**About this task**
An exact transcription of the entries is required, with none of the pictures carried over.

══ Task input

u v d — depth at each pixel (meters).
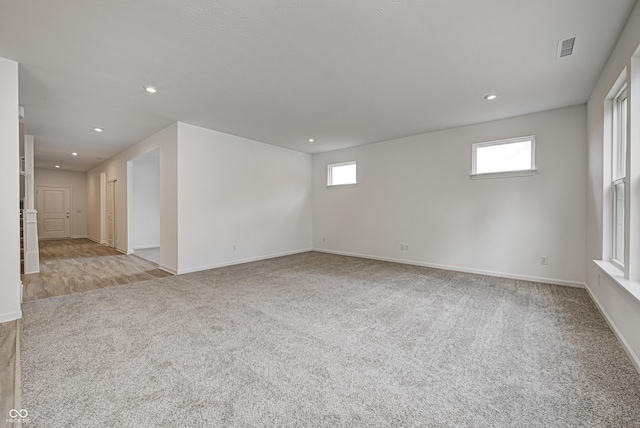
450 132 4.77
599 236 2.96
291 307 2.98
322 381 1.72
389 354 2.04
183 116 4.17
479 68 2.76
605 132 2.78
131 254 6.45
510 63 2.67
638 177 2.06
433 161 4.96
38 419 1.38
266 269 4.85
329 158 6.65
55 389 1.61
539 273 3.97
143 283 3.92
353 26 2.12
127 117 4.21
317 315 2.76
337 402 1.53
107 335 2.30
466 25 2.11
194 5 1.88
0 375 1.74
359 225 6.07
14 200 2.59
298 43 2.34
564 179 3.79
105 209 8.16
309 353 2.05
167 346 2.13
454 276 4.32
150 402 1.52
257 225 5.73
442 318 2.70
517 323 2.58
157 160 7.65
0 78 2.51
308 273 4.55
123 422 1.37
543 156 3.93
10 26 2.08
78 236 9.80
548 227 3.91
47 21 2.03
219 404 1.51
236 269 4.85
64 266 5.11
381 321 2.62
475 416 1.43
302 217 6.77
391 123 4.49
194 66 2.71
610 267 2.56
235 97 3.46
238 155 5.36
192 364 1.89
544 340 2.25
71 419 1.39
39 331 2.36
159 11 1.94
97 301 3.15
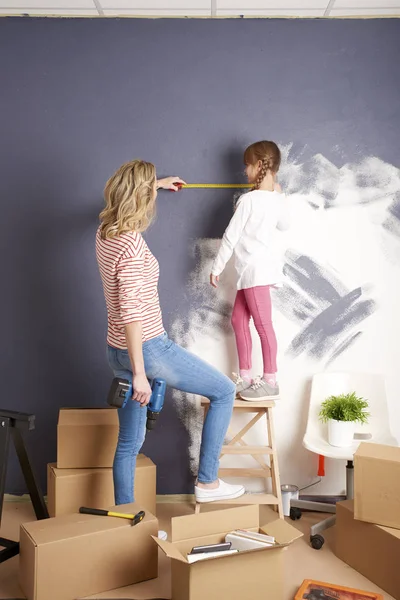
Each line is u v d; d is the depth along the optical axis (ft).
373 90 9.84
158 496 10.02
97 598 6.91
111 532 7.09
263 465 9.64
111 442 9.02
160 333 7.76
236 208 9.16
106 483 8.87
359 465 7.33
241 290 9.50
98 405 10.04
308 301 9.96
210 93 9.80
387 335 9.98
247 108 9.82
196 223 9.92
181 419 10.08
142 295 7.57
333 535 8.66
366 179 9.87
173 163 9.86
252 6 9.39
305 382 10.01
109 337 7.92
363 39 9.80
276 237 9.93
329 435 9.24
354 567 7.61
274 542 6.86
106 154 9.84
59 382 10.02
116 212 7.57
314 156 9.86
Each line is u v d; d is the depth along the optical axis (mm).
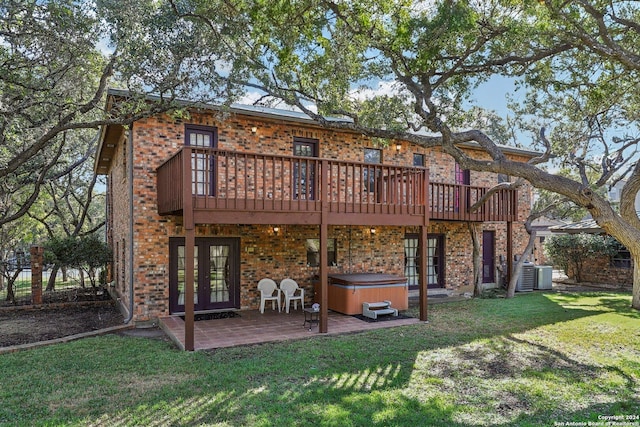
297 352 7004
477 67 8586
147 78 8031
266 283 10945
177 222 10062
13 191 14227
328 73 8453
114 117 9438
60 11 7281
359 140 12664
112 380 5730
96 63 8828
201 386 5492
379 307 10359
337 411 4719
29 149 8133
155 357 6777
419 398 5141
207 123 10391
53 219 23688
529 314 10461
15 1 7406
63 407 4871
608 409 4867
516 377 5910
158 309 9805
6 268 13719
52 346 7566
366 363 6449
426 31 7105
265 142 11133
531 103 12484
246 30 7684
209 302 10695
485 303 12195
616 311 10883
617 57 7156
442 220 13258
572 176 19734
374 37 7785
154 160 9805
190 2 7629
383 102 9203
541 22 7301
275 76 8844
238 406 4852
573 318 9938
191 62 8047
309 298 11719
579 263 17688
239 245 10961
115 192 13852
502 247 16031
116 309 12219
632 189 8602
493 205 13656
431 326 9078
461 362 6551
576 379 5848
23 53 7887
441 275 14648
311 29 7602
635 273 11391
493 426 4422
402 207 9625
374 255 13039
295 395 5172
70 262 13109
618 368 6305
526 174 7238
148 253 9711
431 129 8133
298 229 11719
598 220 6988
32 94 8289
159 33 7684
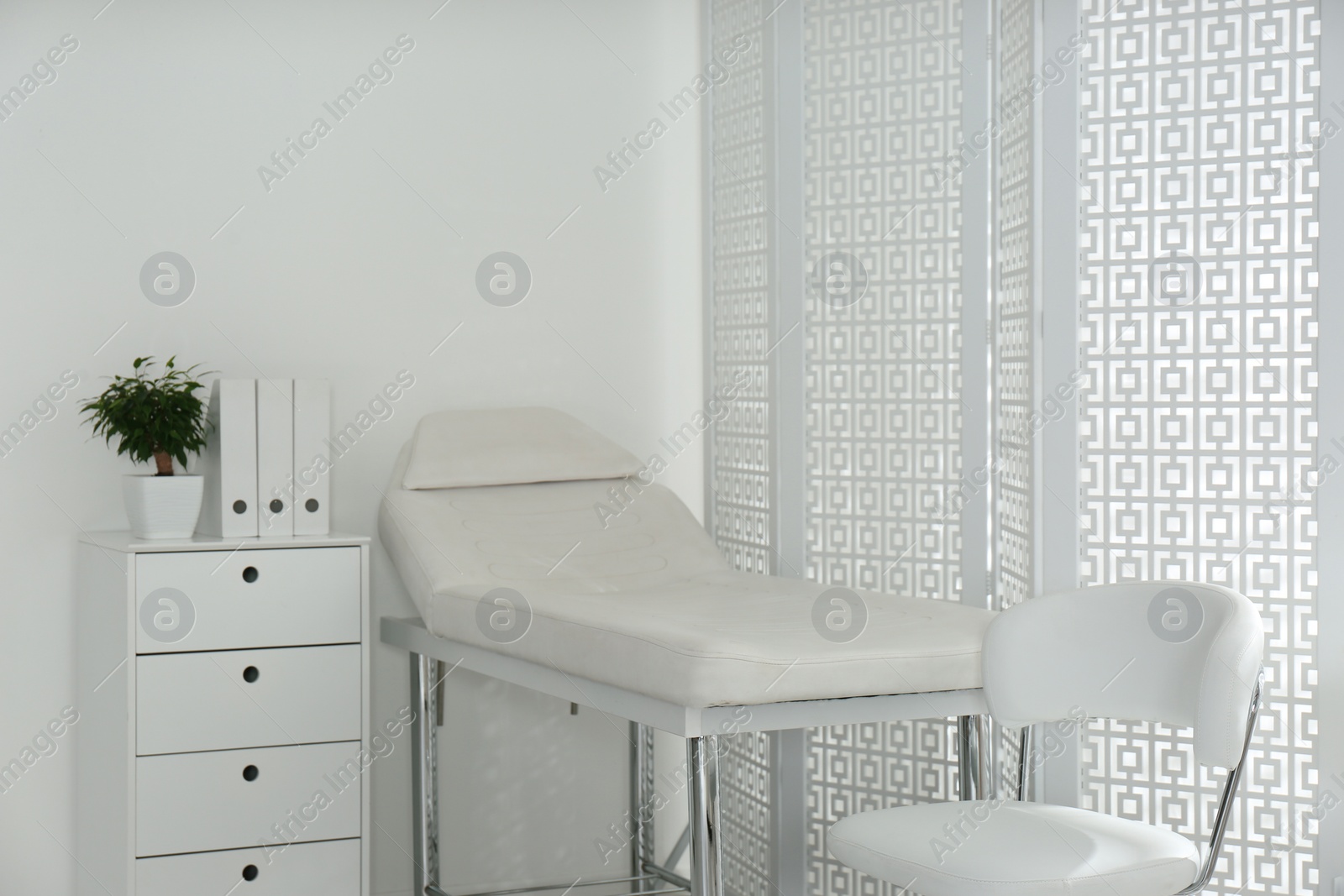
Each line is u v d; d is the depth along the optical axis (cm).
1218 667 192
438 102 316
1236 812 244
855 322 282
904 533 276
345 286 306
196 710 251
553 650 224
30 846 278
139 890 247
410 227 313
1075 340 246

════

**Result of this task**
u v d — depth at each pixel (meters).
450 132 4.77
599 236 2.96
291 307 2.98
322 381 1.72
389 354 2.04
183 116 4.17
479 68 2.76
605 132 2.78
131 254 6.45
510 63 2.67
638 177 2.06
433 161 4.96
38 419 1.38
266 269 4.85
329 158 6.65
55 389 1.61
539 273 3.97
143 283 3.92
353 26 2.12
127 117 4.21
317 315 2.76
337 402 1.53
107 335 2.30
466 25 2.11
194 5 1.88
0 375 1.74
359 225 6.07
14 200 2.59
298 43 2.34
564 179 3.79
105 209 8.16
309 353 2.05
167 346 2.13
454 276 4.32
150 402 1.52
257 225 5.73
442 318 2.70
517 323 2.58
157 160 7.65
0 78 2.51
308 273 4.55
123 422 1.37
543 156 3.93
10 26 2.08
78 236 9.80
548 227 3.91
47 21 2.03
219 404 1.51
236 269 4.85
64 266 5.11
381 321 2.62
475 416 1.43
302 217 6.77
391 123 4.49
194 66 2.71
610 267 2.56
235 97 3.46
238 155 5.36
192 364 1.89
544 340 2.25
71 419 1.39
39 331 2.36
159 11 1.94
97 301 3.15
Each line is u v d; d is the depth along the optical axis (ft).
373 90 9.84
158 496 10.02
97 598 6.91
111 532 7.09
263 465 9.64
111 442 9.02
160 333 7.76
236 208 9.16
106 483 8.87
359 465 7.33
241 290 9.50
98 405 10.04
308 301 9.96
210 93 9.80
387 335 9.98
247 108 9.82
196 223 9.92
181 419 10.08
142 295 7.57
333 535 8.66
366 179 9.87
173 163 9.86
252 6 9.39
305 382 10.01
109 337 7.92
363 39 9.80
276 237 9.93
329 435 9.24
354 567 7.61
274 542 6.86
106 154 9.84
59 382 10.02
116 212 7.57
314 156 9.86
Each line is u v d; d is the depth along the optical axis (mm).
297 352 7004
477 67 8586
147 78 8031
266 283 10945
177 222 10062
13 191 14227
328 73 8453
114 117 9438
60 11 7281
359 140 12664
112 380 5730
96 63 8828
201 386 5492
379 307 10359
337 411 4719
29 149 8133
155 357 6777
419 398 5141
207 123 10391
53 219 23688
529 314 10461
15 1 7406
63 407 4871
608 409 4867
516 377 5910
158 309 9805
6 268 13719
52 346 7566
366 363 6449
426 31 7105
265 142 11133
531 103 12484
246 30 7684
209 302 10695
485 303 12195
616 311 10883
617 57 7156
442 220 13258
572 176 19734
374 37 7785
154 160 9805
190 2 7629
383 102 9203
541 22 7301
275 76 8844
238 406 4852
573 318 9938
191 62 8047
309 298 11719
579 263 17688
239 245 10961
115 192 13852
502 247 16031
116 309 12219
632 189 8602
493 205 13656
431 326 9078
461 362 6551
576 379 5848
23 53 7887
441 275 14648
311 29 7602
635 273 11391
493 426 4422
402 207 9625
374 255 13039
295 395 5172
70 262 13109
618 368 6305
526 174 7238
148 253 9711
431 129 8133
298 229 11719
598 220 6988
32 94 8289
159 33 7684
Each line is u v d; d is the depth along the optical axis (cm).
1218 667 192
438 102 316
1236 812 244
855 322 282
904 533 276
345 286 306
196 710 251
553 650 224
30 846 278
139 890 247
410 227 313
1075 340 246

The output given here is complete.